L’Ordonnance de 1945 portant statut de la Mutualité marque la première reconnaissance juridique du terme d'Union départementale. Le texte précise toutefois que “ Les unions et les fédérations ne peuvent s’immiscer dans le fonctionnement interne des sociétés adhérentes ”. Au congrès du renouveau, à Aix-les-Bains, en 1948, l’Union est consacrée comme le moyen irremplaçable pour mettre fin à l’illusion de pouvoir vivre dans l’isolement, entretenue par certaines sociétés. L’Union apparaît comme le relais nécessaire entre la base et le sommet, la connexion incontournable de toutes les familles mutualistes sur le terrain et enfin le lien indispensable avec les pouvoirs publics et la diversité du mouvement social.

Mais si le fonctionnement de l’organisme de second degré répond à cet idéal dans de nombreux départements, la réalité d’ensemble est moins satisfaisante. Des unions sont absentes dans quatre ou cinq départements, d'autres sont en sommeil dans un nombre encore plus grand.


A l'inverse, quelques départements souffrent d’un phénomène pléthorique, avec l’existence de plusieurs unions.

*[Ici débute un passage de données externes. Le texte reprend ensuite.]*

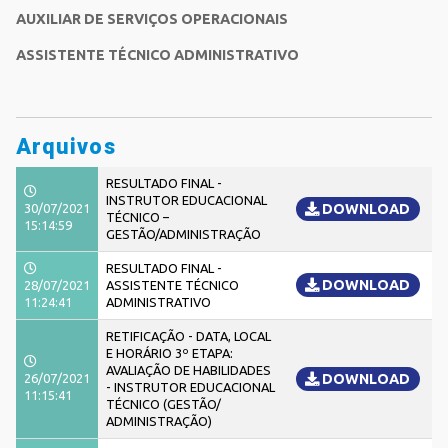
AUXILIAR DE SERVIÇOS OPERACIONAIS
ASSISTENTE TÉCNICO ADMINISTRATIVO
Arquivos
RESULTADO FINAL -
INSTRUTOR EDUCACIONAL
30/07/2021
DOWNLOAD
TÉCNICO –
15:14:59
GESTÃO/ADMINISTRAÇÃO
RESULTADO FINAL -
DOWNLOAD
28/07/2021
ASSISTENTE TÉCNICO
11:24:41
ADMINISTRATIVO
RETIFICAÇÃO - DATA, LOCAL
E HORÁRIO 3º ETAPA:
AVALIAÇÃO DE HABILIDADES
26/07/2021
DOWNLOAD
- INSTRUTOR EDUCACIONAL
11:15:41
TÉCNICO (GESTÃO/
ADMINISTRAÇÃO)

En dépit des recommandations répétées par les congrès nationaux, la XXIIIe session (La Baule, 1960), est contrainte de lancer un nouvel appel pour créer des unions actives dans les départements “ qui en sont encore dépourvus ”. Dans ce domaine comme dans bien d’autres, le XXVe congrès (Saint-Malo, 1967), provoque une impulsion déterminante. La sauvegarde des fragments du patrimoine mutualiste départemental en difficulté sera assurée par la création d’une société territoriale “ ne faisant qu’un corps ” avec l’Union, sans pour autant porter ombrage à la partie saine et vigoureuse du mouvement. Si l’adhésion des divers groupements est considéré comme un devoir impératif, l’Union départementale se doit, en échange, de mettre à leur disposition des services de qualité au moyen de cotisations adaptées.